Death is coming

The closer death creeps up upon me the less I am able to understand the reasons for life or living.

Yes I have experienced a close family member dying and unlike television it takes decades to handle such a thing. To think I am going to put my family through such a thing when I finally leave is more horrific to me than the thought of death itself.

My life was and is still a learning experience but when all said and done what am I to do with all this accumulated learning over my lifetime if I just die. There is no logic or reason to this.

Long ago I became aware that the God story that is sold to the majority is just a nice story to give mankind with a message of a basic layout of how nice life could be if everyone followed these ideas. Not many in life do and if one thinks about it the good and evil structures actually depend on each other. The good that can be experienced in life is only understood as good when there is it's opposite to compare it to. This is not rocket science only common sense in reality. I am not saying we need to experience bad but understanding in it is needed to appreciate the great things many of us can have in our lives. From birth to death there are many ways mankind helps his fellow man. How many ways can you help?


Saturday, June 25, 2011

Shedding Light on Natural Law Theory

By Jane Claire


In attempting to garner an understanding of the nature of law, early legal philosophers and academics formulated what has come to be known as the natural law theory, and has become a literal cornerstone of the development of modern legal thinking. Although somewhat limited in modern jurisprudential thinking, natural law has had a tremendous impact on our understanding of what law means in society as a baseline from which to build more complex theories. In this article, we will look at some of the major propositions underpinning the concept of natural law, and the corresponding strengths and weaknesses of this fundamental interpretation of the legal function.

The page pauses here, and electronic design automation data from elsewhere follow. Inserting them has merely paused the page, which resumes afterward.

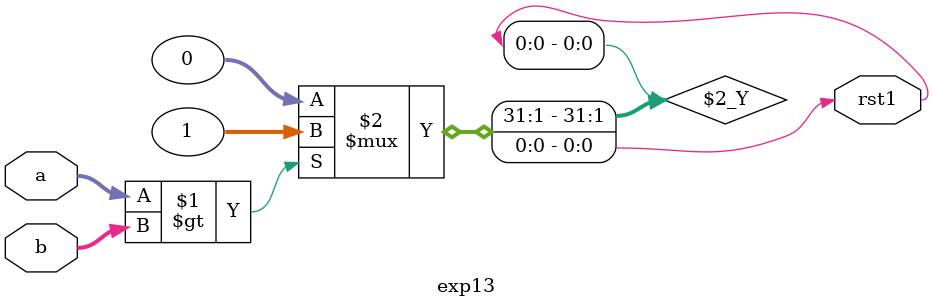
<source format=v>
module exp13(rst1,a,b);
parameter len=8;
input wire [len-1:0] a,b;
output wire rst1;
assign rst1=(a>b)?1:0;
endmodule

</source>
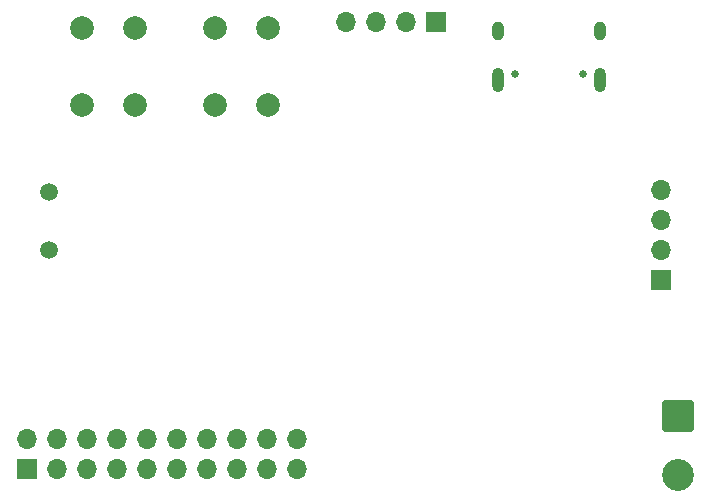
<source format=gbr>
%TF.GenerationSoftware,KiCad,Pcbnew,7.0.1*%
%TF.CreationDate,2023-04-25T22:28:34+08:00*%
%TF.ProjectId,MM32F0140_CAN_Core,4d4d3332-4630-4313-9430-5f43414e5f43,rev?*%
%TF.SameCoordinates,Original*%
%TF.FileFunction,Soldermask,Bot*%
%TF.FilePolarity,Negative*%
%FSLAX46Y46*%
G04 Gerber Fmt 4.6, Leading zero omitted, Abs format (unit mm)*
G04 Created by KiCad (PCBNEW 7.0.1) date 2023-04-25 22:28:34*
%MOMM*%
%LPD*%
G01*
G04 APERTURE LIST*
G04 Aperture macros list*
%AMRoundRect*
0 Rectangle with rounded corners*
0 $1 Rounding radius*
0 $2 $3 $4 $5 $6 $7 $8 $9 X,Y pos of 4 corners*
0 Add a 4 corners polygon primitive as box body*
4,1,4,$2,$3,$4,$5,$6,$7,$8,$9,$2,$3,0*
0 Add four circle primitives for the rounded corners*
1,1,$1+$1,$2,$3*
1,1,$1+$1,$4,$5*
1,1,$1+$1,$6,$7*
1,1,$1+$1,$8,$9*
0 Add four rect primitives between the rounded corners*
20,1,$1+$1,$2,$3,$4,$5,0*
20,1,$1+$1,$4,$5,$6,$7,0*
20,1,$1+$1,$6,$7,$8,$9,0*
20,1,$1+$1,$8,$9,$2,$3,0*%
G04 Aperture macros list end*
%ADD10R,1.700000X1.700000*%
%ADD11O,1.700000X1.700000*%
%ADD12C,2.700000*%
%ADD13RoundRect,0.250001X-1.099999X1.099999X-1.099999X-1.099999X1.099999X-1.099999X1.099999X1.099999X0*%
%ADD14C,2.000000*%
%ADD15C,0.650000*%
%ADD16O,1.000000X2.100000*%
%ADD17O,1.000000X1.600000*%
%ADD18C,1.500000*%
G04 APERTURE END LIST*
D10*
%TO.C,J2*%
X122047000Y-128270000D03*
D11*
X122047000Y-125730000D03*
X124587000Y-128270000D03*
X124587000Y-125730000D03*
X127127000Y-128270000D03*
X127127000Y-125730000D03*
X129667000Y-128270000D03*
X129667000Y-125730000D03*
X132207000Y-128270000D03*
X132207000Y-125730000D03*
X134747000Y-128270000D03*
X134747000Y-125730000D03*
X137287000Y-128270000D03*
X137287000Y-125730000D03*
X139827000Y-128270000D03*
X139827000Y-125730000D03*
X142367000Y-128270000D03*
X142367000Y-125730000D03*
X144907000Y-128270000D03*
X144907000Y-125730000D03*
%TD*%
D12*
%TO.C,J5*%
X177165000Y-128825000D03*
D13*
X177165000Y-123825000D03*
%TD*%
D14*
%TO.C,SW2*%
X137958000Y-97484000D03*
X137958000Y-90984000D03*
X142458000Y-97484000D03*
X142458000Y-90984000D03*
%TD*%
D15*
%TO.C,J4*%
X169133000Y-94867000D03*
X163353000Y-94867000D03*
D16*
X170563000Y-95397000D03*
D17*
X170563000Y-91217000D03*
D16*
X161923000Y-95397000D03*
D17*
X161923000Y-91217000D03*
%TD*%
D14*
%TO.C,SW1*%
X126727000Y-97484000D03*
X126727000Y-90984000D03*
X131227000Y-97484000D03*
X131227000Y-90984000D03*
%TD*%
D10*
%TO.C,J1*%
X175768000Y-112268000D03*
D11*
X175768000Y-109728000D03*
X175768000Y-107188000D03*
X175768000Y-104648000D03*
%TD*%
D18*
%TO.C,Y1*%
X123952000Y-104856000D03*
X123952000Y-109736000D03*
%TD*%
D10*
%TO.C,J3*%
X156718000Y-90424000D03*
D11*
X154178000Y-90424000D03*
X151638000Y-90424000D03*
X149098000Y-90424000D03*
%TD*%
M02*

</source>
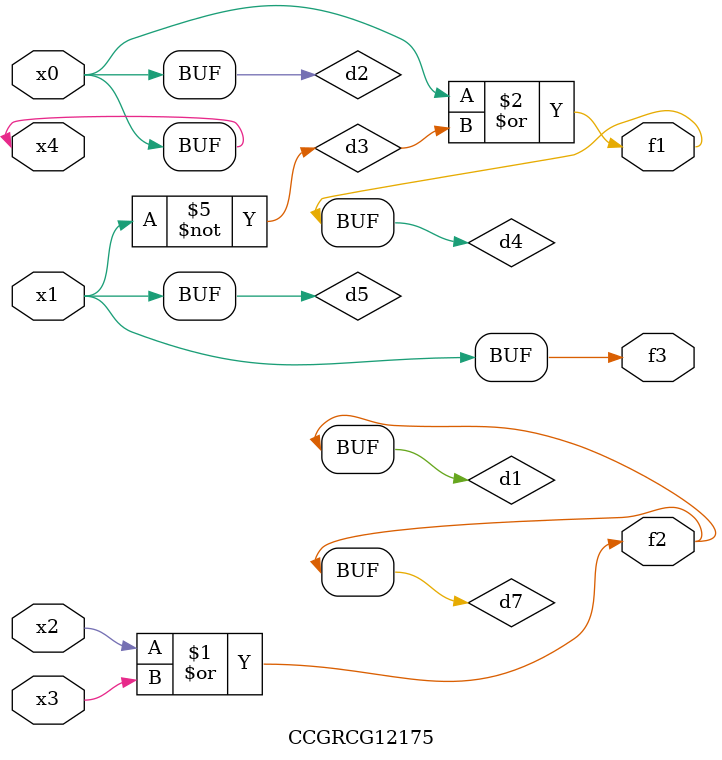
<source format=v>
module CCGRCG12175(
	input x0, x1, x2, x3, x4,
	output f1, f2, f3
);

	wire d1, d2, d3, d4, d5, d6, d7;

	or (d1, x2, x3);
	buf (d2, x0, x4);
	not (d3, x1);
	or (d4, d2, d3);
	not (d5, d3);
	nand (d6, d1, d3);
	or (d7, d1);
	assign f1 = d4;
	assign f2 = d7;
	assign f3 = d5;
endmodule

</source>
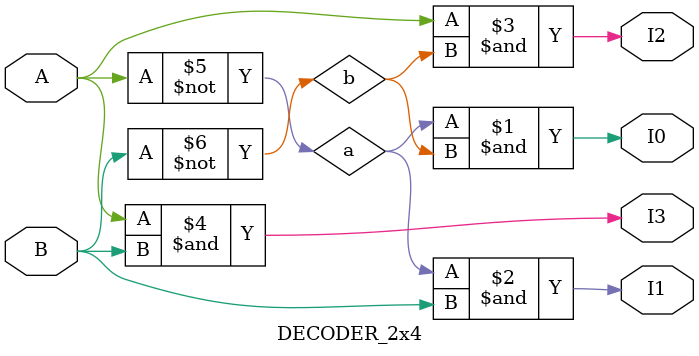
<source format=v>
`timescale 1ns / 1ps

module DECODER_2x4(A,B,I0,I1,I2,I3);
input  A,B;
output I0,I1,I2,I3;
wire a,b;

not(a,A);
not(b,B);

and(I0,a,b);
and(I1,a,B);
and(I2,A,b);
and(I3,A,B);

endmodule

</source>
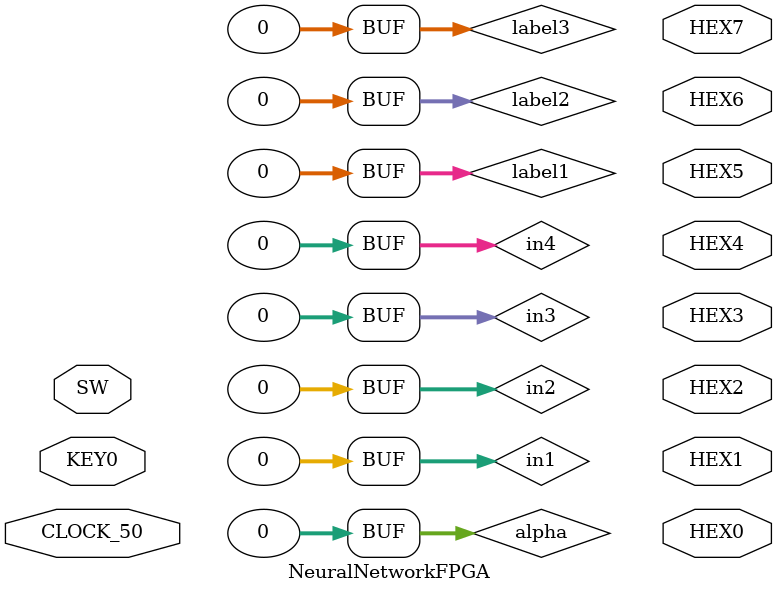
<source format=v>


// endmodule


// module clock_counter (
//     input wire clk,                   
//     input wire ffbp,                    
//     output reg [15:0] out              
// );

// initial begin
// 	out <= 16'b0000000000000001;
// end

// always @(posedge clk) begin
//     if (ffbp) begin
//         // Deslocamento para a direita
//         out <= {1'b0, out[15:1]};
//     end else begin
// 		  // Deslocamento para a esquerda
//         out <= {out[14:0], 1'b0};
//     end
// end

// endmodule


// module NeuralNetworkFPGA (
//     input CLOCK_50,          
//     input [17:0] SW,
// 	input KEY0,
//     output [6:0] HEX0,
// 	output [6:0] HEX1,
// 	output [6:0] HEX2,
// 	output [6:0] HEX3,
//     output [6:0] HEX4,
// 	output [6:0] HEX5,
// 	output [6:0] HEX6,
// 	output [6:0] HEX7
// );


	 
// reg [31:0] ieee745numbertest;
	 
  
// initial begin
// 	ieee745numbertest = 32'b01000000111100000000000000000000;
// end


// wire [31:0] integer_part;
// wire [31:0] fractional_part;
// wire signal;

// ieee754_to_parts  ieeenumber_fragmented (    .ieee754(ieee745numbertest)  ,
//     .integer_part(integer_part),    
//     .fractional_part(fractional_part),  
//     .sign(signal)   );

// bin_to_7seg bt7s(    .binary(integer_part[3:0]),
// 							.seg(HEX0) );



// endmodule


module NeuralNetworkFPGA (
    input CLOCK_50,          
    input [17:0] SW,
	input KEY0,
    output [6:0] HEX0,
	output [6:0] HEX1,
	output [6:0] HEX2,
	output [6:0] HEX3,
    output [6:0] HEX4,
	output [6:0] HEX5,
	output [6:0] HEX6,
	output [6:0] HEX7
);

	reg [31:0] in1,in2,in3,in4;
    reg [31:0] label1,label2,label3;
    reg [31:0] alpha;

    wire [1:0] weight_memory_address;
    wire [1:0] layer_state;
    wire [3:0] enable_layers;
    wire [127:0] input_layer_out, deltafunction_value,neurons_weight1,neurons_weight2,neurons_weight3;
    wire [95:0] hidden_layer1_hidden_layer2, hidden_layer2_softmax_layer, softmax_layer_layer_control;

    initial begin
        in1 = 0;
        in2 = 0;
        in3 = 0;
        in4 = 0;
        label1 = 0;
        label2 = 0;
        label3 = 0;
        alpha = 0;
    end
	 

	  layer_control #( 
    .MAX_NUM_NEURONS (4),
    .NUM_LAYERS (4)
) lc (
    .clock(clock),
    //.neurons_weight(),
    .output_sofmax_layer(softmax_layer_layer_control),
    .weight_memory_address(weight_memory_address),
    .layer_state(layer_state),
    .enable_layers(enable_layers),
    .deltafunction(deltafunction_value)
);

    input_layer #(
        .NUM_NEURONS(4)
    ) il (
        .clock(clock),
        .input_layer({in4,in3,in2,in1}),
        .layer_enable(enable_layers[0]),
        .output_layer(input_layer_out)
    );

    hidden_layer #(
        .NUM_NEURONS(3)
    ) hl1 (
        .clock(clock),
        .layer_enable(enable_layers[1]),
        .alpha(alpha),
        .input_layer(input_layer_out[95:0]),
        .weight_memory_address(weight_memory_address),
        .layer_state(layer_state),
        .deltafunctions_value(deltafunction_value), 
        .neurons_weight(neurons_weight1),
        .output_layer(hidden_layer1_hidden_layer2)
    );
    
    hidden_layer #(
        .NUM_NEURONS(3)
    ) hl2 (
        .clock(clock),
        .layer_enable(enable_layers[2]),
        .alpha(alpha),
        .input_layer(hidden_layer1_hidden_layer2),
        .weight_memory_address(weight_memory_address),
        .layer_state(layer_state),
        .deltafunctions_value(deltafunction_value), 
        .neurons_weight(neurons_weight2),
        .output_layer(hidden_layer2_softmax_layer)
    );

    output_softmax_layer #(
        .NUM_NEURONS(3)
    ) sl (
        .clock(clock),
        .layer_enable(enable_layers[3]),
        .alpha(alpha),
        .input_layer(hidden_layer2_softmax_layer),
        
        .weight_memory_address(weight_memory_address),
        .deltafunctions_value(deltafunction_value), 
        .layer_state(layer_state),
        .neurons_weight(neurons_weight3),
        .output_layer(softmax_layer_layer_control)
    );

	 
	 


endmodule
</source>
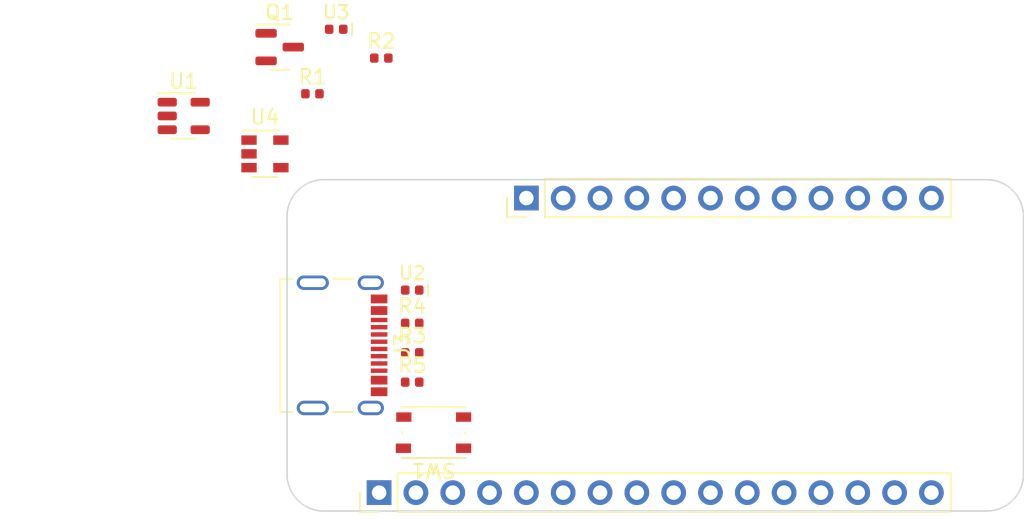
<source format=kicad_pcb>
(kicad_pcb (version 20211014) (generator pcbnew)

  (general
    (thickness 1.6)
  )

  (paper "A4")
  (layers
    (0 "F.Cu" signal)
    (31 "B.Cu" signal)
    (32 "B.Adhes" user "B.Adhesive")
    (33 "F.Adhes" user "F.Adhesive")
    (34 "B.Paste" user)
    (35 "F.Paste" user)
    (36 "B.SilkS" user "B.Silkscreen")
    (37 "F.SilkS" user "F.Silkscreen")
    (38 "B.Mask" user)
    (39 "F.Mask" user)
    (40 "Dwgs.User" user "User.Drawings")
    (41 "Cmts.User" user "User.Comments")
    (42 "Eco1.User" user "User.Eco1")
    (43 "Eco2.User" user "User.Eco2")
    (44 "Edge.Cuts" user)
    (45 "Margin" user)
    (46 "B.CrtYd" user "B.Courtyard")
    (47 "F.CrtYd" user "F.Courtyard")
    (48 "B.Fab" user)
    (49 "F.Fab" user)
    (50 "User.1" user)
    (51 "User.2" user)
    (52 "User.3" user)
    (53 "User.4" user)
    (54 "User.5" user)
    (55 "User.6" user)
    (56 "User.7" user)
    (57 "User.8" user)
    (58 "User.9" user)
  )

  (setup
    (pad_to_mask_clearance 0)
    (aux_axis_origin 132.08 104.14)
    (pcbplotparams
      (layerselection 0x00010fc_ffffffff)
      (disableapertmacros false)
      (usegerberextensions false)
      (usegerberattributes true)
      (usegerberadvancedattributes true)
      (creategerberjobfile true)
      (svguseinch false)
      (svgprecision 6)
      (excludeedgelayer true)
      (plotframeref false)
      (viasonmask false)
      (mode 1)
      (useauxorigin false)
      (hpglpennumber 1)
      (hpglpenspeed 20)
      (hpglpendiameter 15.000000)
      (dxfpolygonmode true)
      (dxfimperialunits true)
      (dxfusepcbnewfont true)
      (psnegative false)
      (psa4output false)
      (plotreference true)
      (plotvalue true)
      (plotinvisibletext false)
      (sketchpadsonfab false)
      (subtractmaskfromsilk false)
      (outputformat 1)
      (mirror false)
      (drillshape 1)
      (scaleselection 1)
      (outputdirectory "")
    )
  )

  (net 0 "")
  (net 1 "unconnected-(J1-Pad1)")
  (net 2 "unconnected-(J1-Pad2)")
  (net 3 "unconnected-(J1-Pad3)")
  (net 4 "unconnected-(J1-Pad4)")
  (net 5 "unconnected-(J1-Pad5)")
  (net 6 "unconnected-(J1-Pad6)")
  (net 7 "unconnected-(J1-Pad7)")
  (net 8 "unconnected-(J1-Pad8)")
  (net 9 "unconnected-(J1-Pad9)")
  (net 10 "unconnected-(J1-Pad10)")
  (net 11 "unconnected-(J1-Pad11)")
  (net 12 "unconnected-(J1-Pad12)")
  (net 13 "unconnected-(J2-Pad1)")
  (net 14 "unconnected-(J2-Pad2)")
  (net 15 "unconnected-(J2-Pad3)")
  (net 16 "unconnected-(J2-Pad4)")
  (net 17 "unconnected-(J2-Pad5)")
  (net 18 "unconnected-(J2-Pad6)")
  (net 19 "unconnected-(J2-Pad7)")
  (net 20 "unconnected-(J2-Pad8)")
  (net 21 "unconnected-(J2-Pad9)")
  (net 22 "unconnected-(J2-Pad10)")
  (net 23 "unconnected-(J2-Pad11)")
  (net 24 "unconnected-(J2-Pad12)")
  (net 25 "unconnected-(J2-Pad13)")
  (net 26 "unconnected-(J2-Pad14)")
  (net 27 "unconnected-(J2-Pad15)")
  (net 28 "unconnected-(J2-Pad16)")
  (net 29 "unconnected-(J3-PadA1/B12)")
  (net 30 "unconnected-(J3-PadA4/B9)")
  (net 31 "unconnected-(J3-PadA5)")
  (net 32 "unconnected-(J3-PadA6)")
  (net 33 "unconnected-(J3-PadA7)")
  (net 34 "unconnected-(J3-PadA8)")
  (net 35 "unconnected-(J3-PadB1/A12)")
  (net 36 "unconnected-(J3-PadB4/A9)")
  (net 37 "unconnected-(J3-PadB5)")
  (net 38 "unconnected-(J3-PadB6)")
  (net 39 "unconnected-(J3-PadB7)")
  (net 40 "unconnected-(J3-PadB8)")
  (net 41 "unconnected-(Q1-Pad1)")
  (net 42 "unconnected-(Q1-Pad2)")
  (net 43 "unconnected-(Q1-Pad3)")
  (net 44 "unconnected-(R1-Pad2)")
  (net 45 "unconnected-(R1-Pad1)")
  (net 46 "unconnected-(R2-Pad2)")
  (net 47 "unconnected-(R2-Pad1)")
  (net 48 "unconnected-(R3-Pad2)")
  (net 49 "unconnected-(R3-Pad1)")
  (net 50 "unconnected-(R4-Pad2)")
  (net 51 "unconnected-(R4-Pad1)")
  (net 52 "unconnected-(R5-Pad2)")
  (net 53 "unconnected-(R5-Pad1)")
  (net 54 "unconnected-(SW1-Pad1)")
  (net 55 "unconnected-(SW1-Pad2)")
  (net 56 "unconnected-(U1-Pad1)")
  (net 57 "unconnected-(U1-Pad2)")
  (net 58 "unconnected-(U1-Pad3)")
  (net 59 "unconnected-(U1-Pad4)")
  (net 60 "unconnected-(U1-Pad5)")
  (net 61 "unconnected-(U2-Pad1)")
  (net 62 "unconnected-(U2-Pad2)")
  (net 63 "unconnected-(U3-Pad1)")
  (net 64 "unconnected-(U3-Pad2)")
  (net 65 "unconnected-(U4-Pad1)")
  (net 66 "unconnected-(U4-Pad4)")
  (net 67 "unconnected-(U4-Pad2)")
  (net 68 "unconnected-(U4-Pad3)")
  (net 69 "unconnected-(U4-Pad5)")

  (footprint "Shulltronics_Generics:SOT-23-3" (layer "F.Cu") (at 131.572 72.136))

  (footprint "Shulltronics_ElectroMechanical:4012_PushButton_NO_SMD" (layer "F.Cu") (at 142.24 98.806 180))

  (footprint "Shulltronics_Connectors:3096_USBC_RA" (layer "F.Cu") (at 135.128 92.71 -90))

  (footprint "Shulltronics_Generics:SOT-23-5" (layer "F.Cu") (at 124.952 76.886))

  (footprint "Shulltronics_Generics:LED_0402" (layer "F.Cu") (at 135.472 70.906))

  (footprint "Shulltronics_Generics:RES-0402" (layer "F.Cu") (at 138.582 72.896))

  (footprint "Shulltronics_Generics:LED_0402" (layer "F.Cu") (at 140.716 88.9))

  (footprint "Shulltronics_Regulators:3093_MIC5225_3v3_LDO" (layer "F.Cu") (at 130.556 79.502))

  (footprint "Shulltronics_Connectors:4040_Header_12pos_2.54mm" (layer "F.Cu") (at 148.59 82.55 90))

  (footprint "Shulltronics_Generics:RES-0402" (layer "F.Cu") (at 140.716 95.25))

  (footprint "Shulltronics_Generics:RES-0402" (layer "F.Cu") (at 140.716 91.186))

  (footprint "Shulltronics_Generics:RES-0402" (layer "F.Cu") (at 140.716 93.218))

  (footprint "Shulltronics_Connectors:4039_Header_16pos_2.54mm" (layer "F.Cu") (at 138.43 102.87 90))

  (footprint "Shulltronics_Generics:RES-0402" (layer "F.Cu") (at 133.832 75.356))

  (gr_line (start 132.08 101.6) (end 132.08 83.82) (layer "Edge.Cuts") (width 0.1) (tstamp 127e04e6-3e94-4b34-9676-bd3ce3d35e6b))
  (gr_line (start 180.34 81.28) (end 134.62 81.28) (layer "Edge.Cuts") (width 0.1) (tstamp 6500cf9d-e2b8-43d4-a0ca-274b25a07b54))
  (gr_arc (start 180.34 81.28) (mid 182.136051 82.023949) (end 182.88 83.82) (layer "Edge.Cuts") (width 0.1) (tstamp 6644d3fc-2dc3-4b6f-a4e4-e4c6d7749bea))
  (gr_arc (start 182.880001 101.600001) (mid 182.136052 103.396052) (end 180.340001 104.140001) (layer "Edge.Cuts") (width 0.1) (tstamp af76ce95-feca-41fb-bf31-edaa26d6766a))
  (gr_arc (start 132.08 83.82) (mid 132.823949 82.023949) (end 134.62 81.28) (layer "Edge.Cuts") (width 0.1) (tstamp cd0dd716-3c84-4981-941e-545033f1c88f))
  (gr_arc (start 134.62 104.14) (mid 132.823949 103.396051) (end 132.08 101.6) (layer "Edge.Cuts") (width 0.1) (tstamp d550f592-d009-45f9-9b05-1ba42456b26c))
  (gr_line (start 134.62 104.14) (end 180.340001 104.140001) (layer "Edge.Cuts") (width 0.1) (tstamp e399e1e2-26df-487b-9274-ff5e72e8a252))
  (gr_line (start 182.880001 101.600001) (end 182.88 83.82) (layer "Edge.Cuts") (width 0.1) (tstamp e4957fbd-8bef-42d4-bb57-1c907e00bc66))

)

</source>
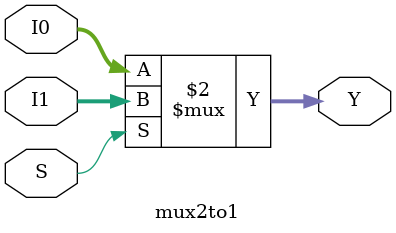
<source format=sv>
module mux2to1 
  #(  
    parameter size=32  
  )
  (
    output logic [size-1:0] Y,
    input [size-1:0] I0, I1,
    input S 
  );

  assign Y = (S==1'b1)? I1 : I0;
  
endmodule

</source>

Natural law starts with the basic premise that the law is driven by morality, and consequently is affected by it. With a history extending back to Aristotle and other early philosophers, the natural law theory has traditionally linked the law with religion and an innate sense of justice, rather than the more pragmatic approaches of some other theories. Although this might sound rather basic, the principals have been developed and refined through academic debate for centuries ultimately leading to a far more sophisticated theory of the nature of law. The idea that all law is subject to an unwritten code of morality is fundamental to natural law. This also throws up some potential problems in terms of civil regulation. Certain natural law theorists suggest that for a law to be binding on the citizen, it must conform to this sense of natural justice.

Although, there is definitely no absolute aimed idea of morality that creates disbelief in this concept. Furthermore, the presumptions that the law can be ignored in favor of a more sensible moral still cannot comply with the reality, taking into consideration the possible assumptions of constantly disparaging the laws of the ground of the introspective idea of justice.

Moreover on this basic knowledge of natural law, the individual in dispute with his/her state laws can try to exclude his/her doings with the approval of immoral laws. This will in turn produce a state of chaos, considering that the natural differences of individual ideas and that would fundamentally leave the society defective. Having said this reason, the natural law system has fallen down to gather present intellectual approval, taking into consideration several exceptions.

Natural law has been proposed as a consideration in trying war criminals, on the basis of the retrospectivity principle, i.e. no man can be tried for a crime that was not a crime when he committed it. Many war criminals are merely cogs in the machine of a legal regime, which ultimately permits their actions, however unjustifiable morally. Natural law theories give a basis for challenge on these grounds, whilst avoiding the awkward question of direct legal contravention, which ultimately works to serve justice. In this sense, it is perhaps useful as a canon of interpretation and in determining just and equitable outcomes in 'difficult' cases. However, as a wider legal concept, natural law and the proposed intersection between law and morality seems too awkward to reconcile with considered academic legal understandings. Having said that, natural law has provided an excellent starting position for further advanced argumentation, and has provided a platform for critique that has been essential to the development of the more sophisticated ideas held in regard in this modern day.